The answer should hold exactly the lines of the entries below from the one containing "PONCE DARLINGTON |" through the last line, both included.

● Recorded information
----------------
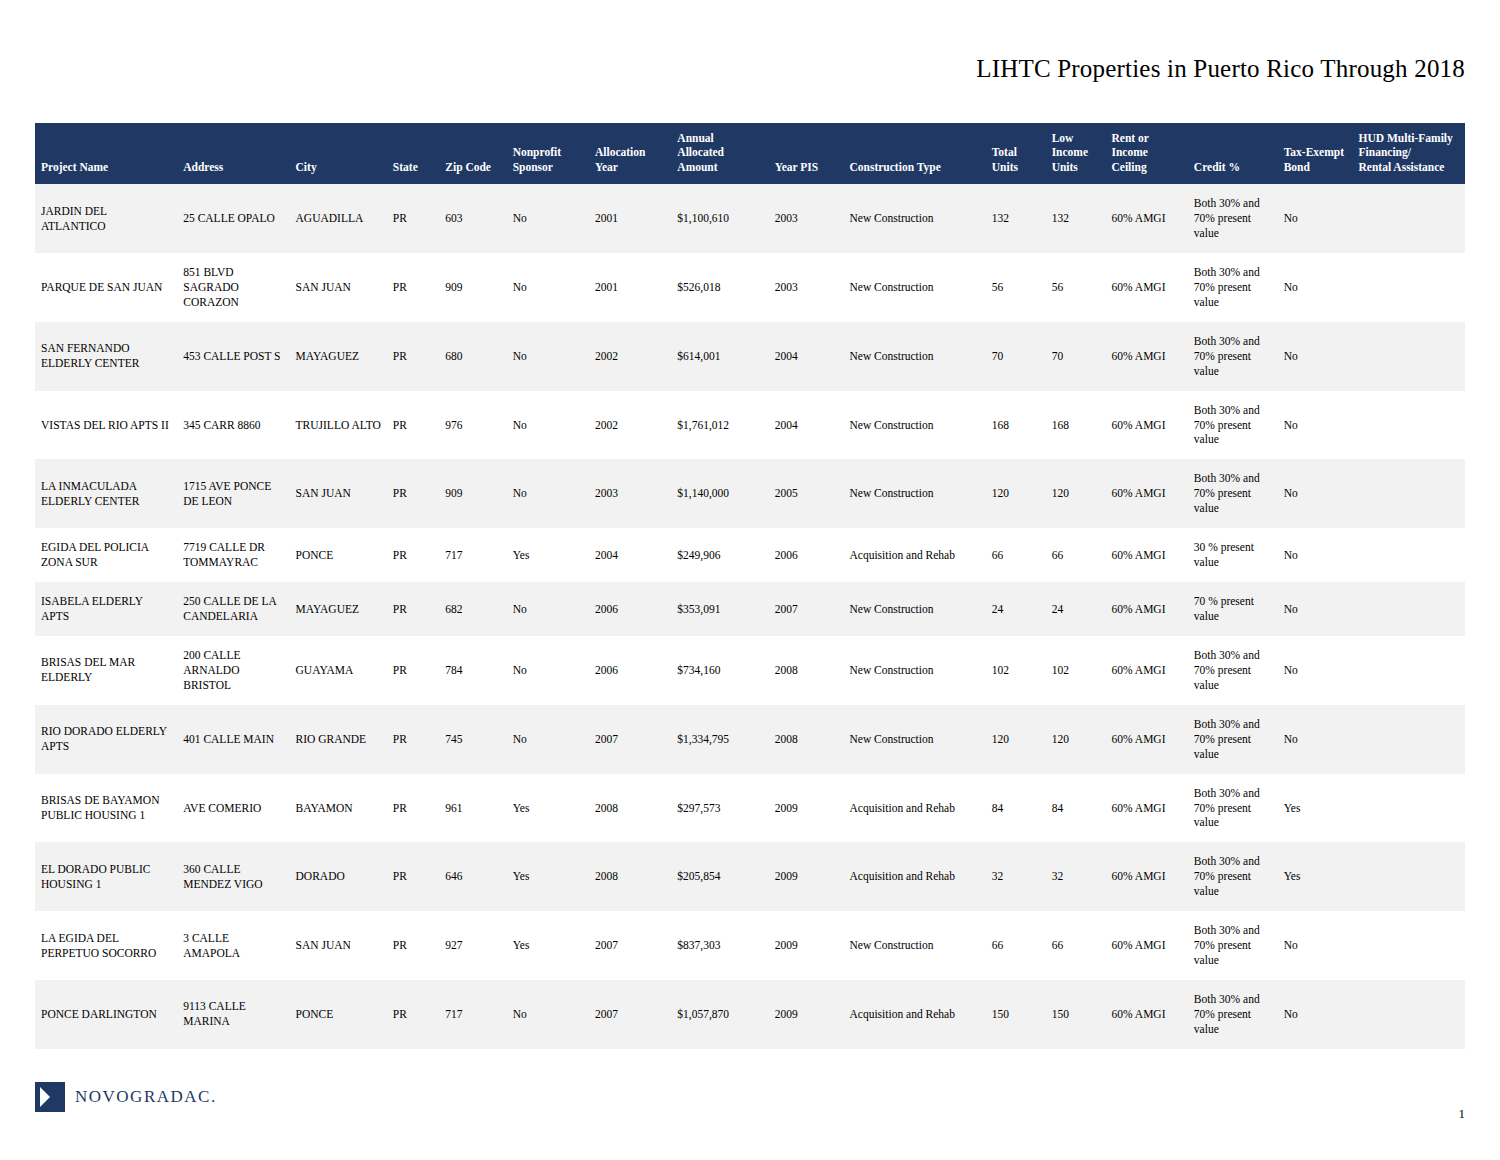LIHTC Properties in Puerto Rico Through 2018
| Project Name | Address | City | State | Zip Code | Nonprofit Sponsor | Allocation Year | Annual Allocated Amount | Year PIS | Construction Type | Total Units | Low Income Units | Rent or Income Ceiling | Credit % | Tax-Exempt Bond | HUD Multi-Family Financing/ Rental Assistance |
| --- | --- | --- | --- | --- | --- | --- | --- | --- | --- | --- | --- | --- | --- | --- | --- |
| JARDIN DEL ATLANTICO | 25 CALLE OPALO | AGUADILLA | PR | 603 | No | 2001 | $1,100,610 | 2003 | New Construction | 132 | 132 | 60% AMGI | Both 30% and 70% present value | No | |
| PARQUE DE SAN JUAN | 851 BLVD SAGRADO CORAZON | SAN JUAN | PR | 909 | No | 2001 | $526,018 | 2003 | New Construction | 56 | 56 | 60% AMGI | Both 30% and 70% present value | No | |
| SAN FERNANDO ELDERLY CENTER | 453 CALLE POST S | MAYAGUEZ | PR | 680 | No | 2002 | $614,001 | 2004 | New Construction | 70 | 70 | 60% AMGI | Both 30% and 70% present value | No | |
| VISTAS DEL RIO APTS II | 345 CARR 8860 | TRUJILLO ALTO | PR | 976 | No | 2002 | $1,761,012 | 2004 | New Construction | 168 | 168 | 60% AMGI | Both 30% and 70% present value | No | |
| LA INMACULADA ELDERLY CENTER | 1715 AVE PONCE DE LEON | SAN JUAN | PR | 909 | No | 2003 | $1,140,000 | 2005 | New Construction | 120 | 120 | 60% AMGI | Both 30% and 70% present value | No | |
| EGIDA DEL POLICIA ZONA SUR | 7719 CALLE DR TOMMAYRAC | PONCE | PR | 717 | Yes | 2004 | $249,906 | 2006 | Acquisition and Rehab | 66 | 66 | 60% AMGI | 30 % present value | No | |
| ISABELA ELDERLY APTS | 250 CALLE DE LA CANDELARIA | MAYAGUEZ | PR | 682 | No | 2006 | $353,091 | 2007 | New Construction | 24 | 24 | 60% AMGI | 70 % present value | No | |
| BRISAS DEL MAR ELDERLY | 200 CALLE ARNALDO BRISTOL | GUAYAMA | PR | 784 | No | 2006 | $734,160 | 2008 | New Construction | 102 | 102 | 60% AMGI | Both 30% and 70% present value | No | |
| RIO DORADO ELDERLY APTS | 401 CALLE MAIN | RIO GRANDE | PR | 745 | No | 2007 | $1,334,795 | 2008 | New Construction | 120 | 120 | 60% AMGI | Both 30% and 70% present value | No | |
| BRISAS DE BAYAMON PUBLIC HOUSING 1 | AVE COMERIO | BAYAMON | PR | 961 | Yes | 2008 | $297,573 | 2009 | Acquisition and Rehab | 84 | 84 | 60% AMGI | Both 30% and 70% present value | Yes | |
| EL DORADO PUBLIC HOUSING 1 | 360 CALLE MENDEZ VIGO | DORADO | PR | 646 | Yes | 2008 | $205,854 | 2009 | Acquisition and Rehab | 32 | 32 | 60% AMGI | Both 30% and 70% present value | Yes | |
| LA EGIDA DEL PERPETUO SOCORRO | 3 CALLE AMAPOLA | SAN JUAN | PR | 927 | Yes | 2007 | $837,303 | 2009 | New Construction | 66 | 66 | 60% AMGI | Both 30% and 70% present value | No | |
| PONCE DARLINGTON | 9113 CALLE MARINA | PONCE | PR | 717 | No | 2007 | $1,057,870 | 2009 | Acquisition and Rehab | 150 | 150 | 60% AMGI | Both 30% and 70% present value | No | |
NOVOGRADAC.
1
----------------
● Problem solution
| PONCE DARLINGTON | 9113 CALLE MARINA | PONCE | PR | 717 | No | 2007 | $1,057,870 | 2009 | Acquisition and Rehab | 150 | 150 | 60% AMGI | Both 30% and 70% present value | No | |
NOVOGRADAC.
1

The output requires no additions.